Accept the reviewer’s conclusion. No second-guessing. If the results of the external review are inconsistent with what the department was hoping for, the process will be messier, but the outcome should not be challenged. Accept it as is. Don’t follow up with questions about whether the reviewer understood the complexity of the case — or, worse, exert pressure to alter their letter.
Close the loop. In our experience as external reviewers, we have often not been told the outcome of the candidate’s tenure bid. In rare instances, you might receive a letter of appreciation from a successful candidate, or a note from an administrator alerting you to the decision. Most of the time, a reviewer will get an acknowledgment for participating — a brief thank you — without revealing the outcome. Departments would end things on a much better note by telling the reviewer how the story ended.
Accept a “no,” and don’t read into it. Administrators and tenure committees get nervous when a professor declines to evaluate another scholar’s work for tenure.

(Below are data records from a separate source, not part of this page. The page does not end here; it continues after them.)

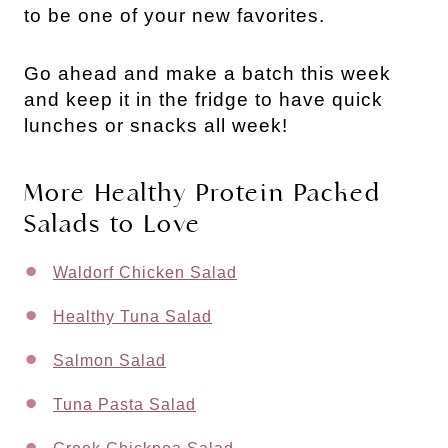
to be one of your new favorites.
Go ahead and make a batch this week 
and keep it in the fridge to have quick 
lunches or snacks all week!
More Healthy Protein Packed
Salads to Love
Waldorf Chicken Salad
Healthy Tuna Salad
Salmon Salad
Tuna Pasta Salad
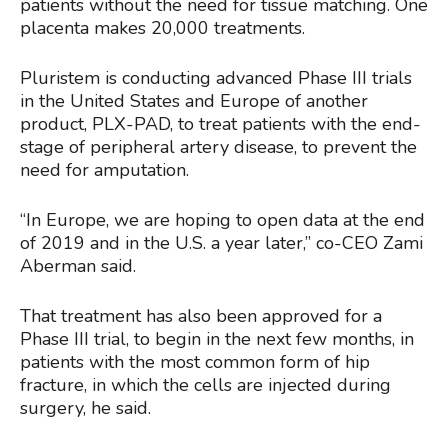
patients without the need for tissue matching. One
placenta makes 20,000 treatments.
Pluristem is conducting advanced Phase III trials
in the United States and Europe of another
product, PLX-PAD, to treat patients with the end-
stage of peripheral artery disease, to prevent the
need for amputation.
“In Europe, we are hoping to open data at the end
of 2019 and in the U.S. a year later,” co-CEO Zami
Aberman said.
That treatment has also been approved for a
Phase III trial, to begin in the next few months, in
patients with the most common form of hip
fracture, in which the cells are injected during
surgery, he said.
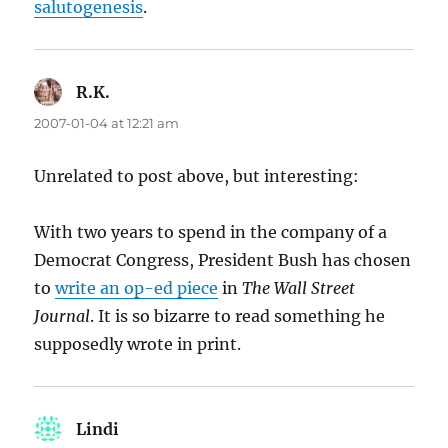
salutogenesis
.
R.K.
says:
2007-01-04 at 12:21 am
Unrelated to post above, but interesting:
With two years to spend in the company of a
Democrat Congress, President Bush has chosen
to
write an op-ed piece
in
The Wall Street
Journal
. It is so bizarre to read something he
supposedly wrote in print.
Lindi
says:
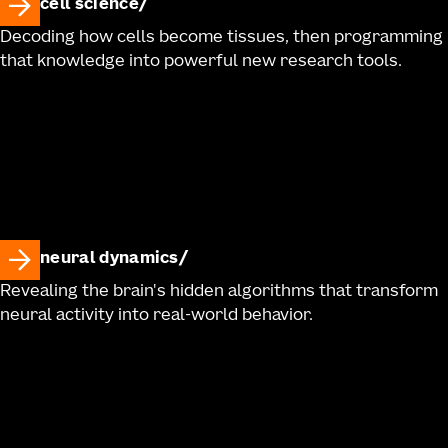
cell science
Decoding how cells become tissues, then programming
that knowledge into powerful new research tools.
neural dynamics
Revealing the brain's hidden algorithms that transform
neural activity into real-world behavior.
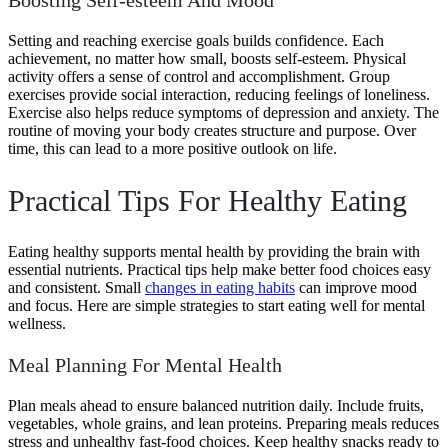
Setting and reaching exercise goals builds confidence. Each
achievement, no matter how small, boosts self-esteem. Physical
activity offers a sense of control and accomplishment. Group
exercises provide social interaction, reducing feelings of loneliness.
Exercise also helps reduce symptoms of depression and anxiety. The
routine of moving your body creates structure and purpose. Over
time, this can lead to a more positive outlook on life.
Practical Tips For Healthy Eating
Eating healthy supports mental health by providing the brain with
essential nutrients. Practical tips help make better food choices easy
and consistent. Small
changes in eating habits
can improve mood
and focus. Here are simple strategies to start eating well for mental
wellness.
Meal Planning For Mental Health
Plan meals ahead to ensure balanced nutrition daily. Include fruits,
vegetables, whole grains, and lean proteins. Preparing meals reduces
stress and unhealthy fast-food choices. Keep healthy snacks ready to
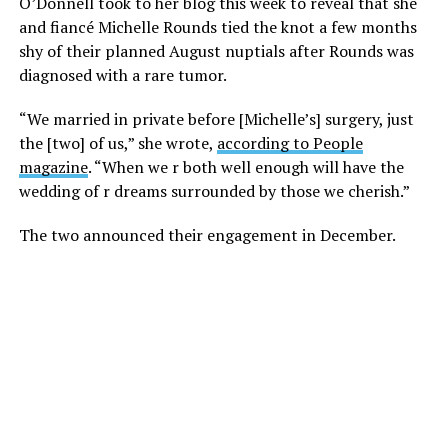
O’Donnell took to her blog this week to reveal that she
and fiancé Michelle Rounds tied the knot a few months
shy of their planned August nuptials after Rounds was
diagnosed with a rare tumor.
“We married in private before [Michelle’s] surgery, just
the [two] of us,” she wrote,
according to People
magazine
. “When we r both well enough will have the
wedding of r dreams surrounded by those we cherish.”
The two announced their engagement in December.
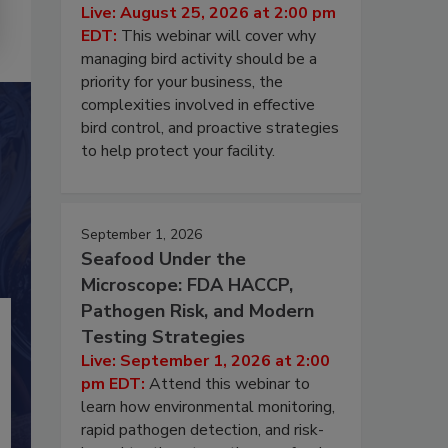
Live: August 25, 2026 at 2:00 pm
EDT:
This webinar will cover why
managing bird activity should be a
priority for your business, the
complexities involved in effective
bird control, and proactive strategies
to help protect your facility.
September 1, 2026
Seafood Under the
Microscope: FDA HACCP,
Pathogen Risk, and Modern
Testing Strategies
Live: September 1, 2026 at 2:00
pm EDT:
Attend this webinar to
learn how environmental monitoring,
rapid pathogen detection, and risk-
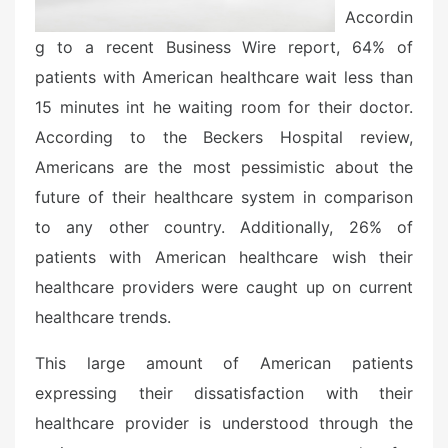
Accordin
g to a recent Business Wire report, 64% of
patients with American healthcare wait less than
15 minutes int he waiting room for their doctor.
According to the Beckers Hospital review,
Americans are the most pessimistic about the
future of their healthcare system in comparison
to any other country. Additionally, 26% of
patients with American healthcare wish their
healthcare providers were caught up on current
healthcare trends.
This large amount of American patients
expressing their dissatisfaction with their
healthcare provider is understood through the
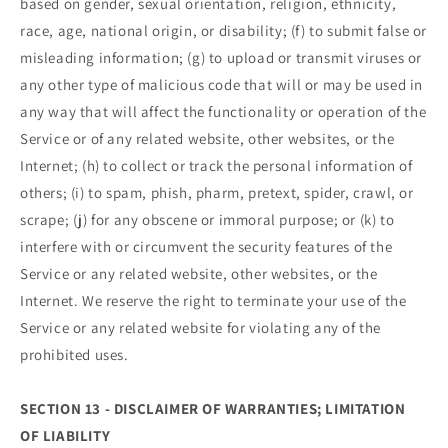
based on gender, sexual orientation, religion, ethnicity,
race, age, national origin, or disability; (f) to submit false or
misleading information; (g) to upload or transmit viruses or
any other type of malicious code that will or may be used in
any way that will affect the functionality or operation of the
Service or of any related website, other websites, or the
Internet; (h) to collect or track the personal information of
others; (i) to spam, phish, pharm, pretext, spider, crawl, or
scrape; (j) for any obscene or immoral purpose; or (k) to
interfere with or circumvent the security features of the
Service or any related website, other websites, or the
Internet. We reserve the right to terminate your use of the
Service or any related website for violating any of the
prohibited uses.
SECTION 13 - DISCLAIMER OF WARRANTIES; LIMITATION
OF LIABILITY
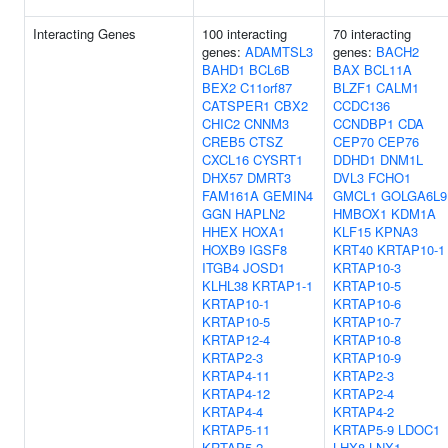
Interacting Genes
100 interacting
70 interacting
genes:
ADAMTSL3
genes:
BACH2
BAHD1
BCL6B
BAX
BCL11A
BEX2
C11orf87
BLZF1
CALM1
CATSPER1
CBX2
CCDC136
CHIC2
CNNM3
CCNDBP1
CDA
CREB5
CTSZ
CEP70
CEP76
CXCL16
CYSRT1
DDHD1
DNM1L
DHX57
DMRT3
DVL3
FCHO1
FAM161A
GEMIN4
GMCL1
GOLGA6L9
GGN
HAPLN2
HMBOX1
KDM1A
HHEX
HOXA1
KLF15
KPNA3
HOXB9
IGSF8
KRT40
KRTAP10-1
ITGB4
JOSD1
KRTAP10-3
KLHL38
KRTAP1-1
KRTAP10-5
KRTAP10-1
KRTAP10-6
KRTAP10-5
KRTAP10-7
KRTAP12-4
KRTAP10-8
KRTAP2-3
KRTAP10-9
KRTAP4-11
KRTAP2-3
KRTAP4-12
KRTAP2-4
KRTAP4-4
KRTAP4-2
KRTAP5-11
KRTAP5-9
LDOC1
KRTAP5-2
LHX8
LNX1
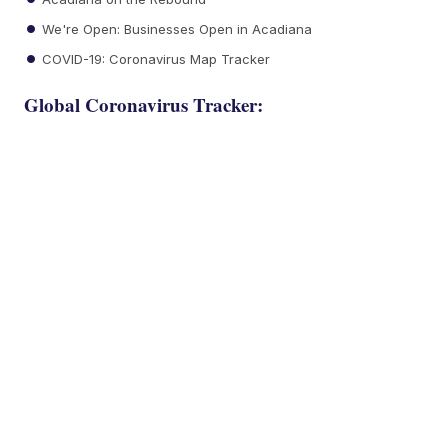
We're Open: Businesses Open in Acadiana
COVID-19: Coronavirus Map Tracker
Global Coronavirus Tracker:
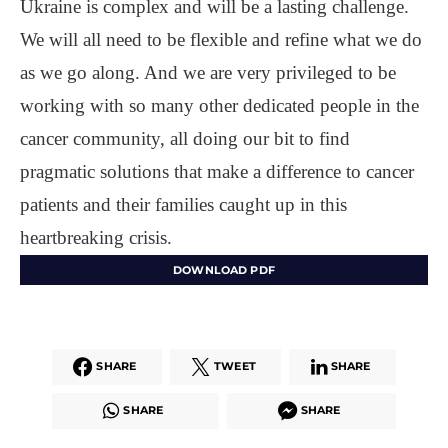
Ukraine is complex and will be a lasting challenge.
We will all need to be flexible and refine what we do
as we go along. And we are very privileged to be
working with so many other dedicated people in the
cancer community, all doing our bit to find
pragmatic solutions that make a difference to cancer
patients and their families caught up in this
heartbreaking crisis.
DOWNLOAD PDF
SHARE
TWEET
SHARE
SHARE
SHARE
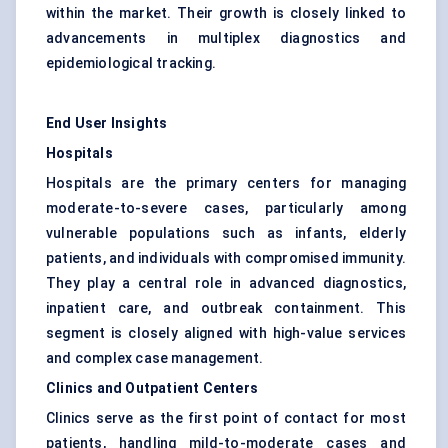
within the market. Their growth is closely linked to
advancements in multiplex diagnostics and
epidemiological tracking.
End User Insights
Hospitals
Hospitals are the primary centers for managing
moderate-to-severe cases, particularly among
vulnerable populations such as infants, elderly
patients, and individuals with compromised immunity.
They play a central role in advanced diagnostics,
inpatient care, and outbreak containment. This
segment is closely aligned with high-value services
and complex case management.
Clinics and Outpatient Centers
Clinics serve as the first point of contact for most
patients, handling mild-to-moderate cases and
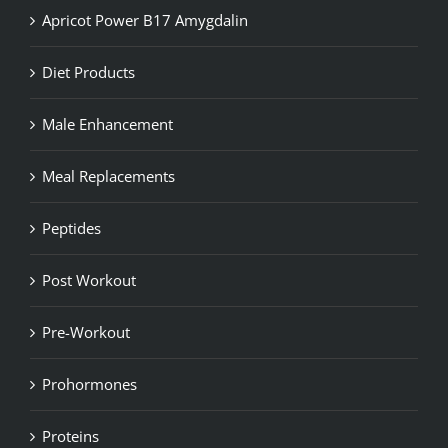
Apricot Power B17 Amygdalin
Diet Products
Male Enhancement
Meal Replacements
Peptides
Post Workout
Pre-Workout
Prohormones
Proteins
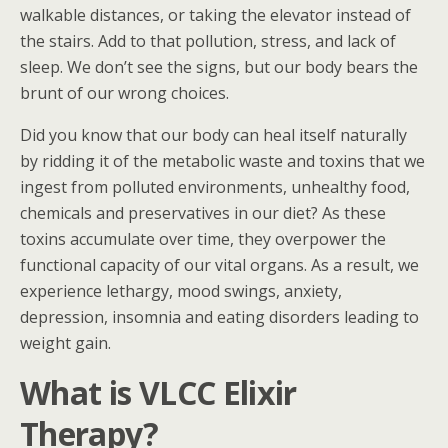
walkable distances, or taking the elevator instead of
the stairs. Add to that pollution, stress, and lack of
sleep. We don’t see the signs, but our body bears the
brunt of our wrong choices.
Did you know that our body can heal itself naturally
by ridding it of the metabolic waste and toxins that we
ingest from polluted environments, unhealthy food,
chemicals and preservatives in our diet? As these
toxins accumulate over time, they overpower the
functional capacity of our vital organs. As a result, we
experience lethargy, mood swings, anxiety,
depression, insomnia and eating disorders leading to
weight gain.
What is VLCC Elixir
Therapy?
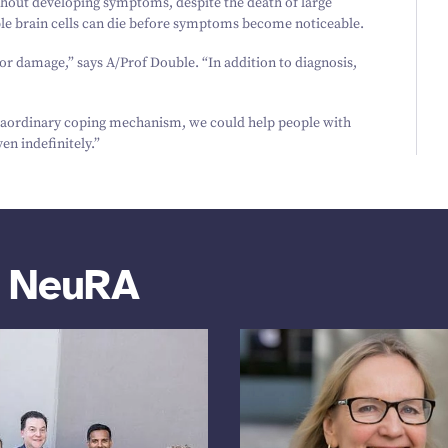
thout developing symptoms, despite the death of large
ble brain cells can die before symptoms become noticeable.
for damage,” says A/​Prof Double.
“
In addition to diagnosis,
traordinary coping mechanism, we could help people with
en indefinitely.”
m NeuRA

What, they wonder, does that “no” mean? Was the reviewer just too busy? Or does the refusal indicate a negative judgment of the candidate? Institutions should tread carefully when interpreting such unexplained behavior.
For reviewers: Don’t feel obligated to do this just because you have been asked, praised, and deemed qualified. Especially if you receive a lot of these requests, decide on an appropriate number of letters you are able to write for the academic year, and deflect any additional ones.
Ultimately, we believe academe needs to have a candid discussion about the merit and importance of soliciting external evaluation letters: Do they still have a place in the tenure process?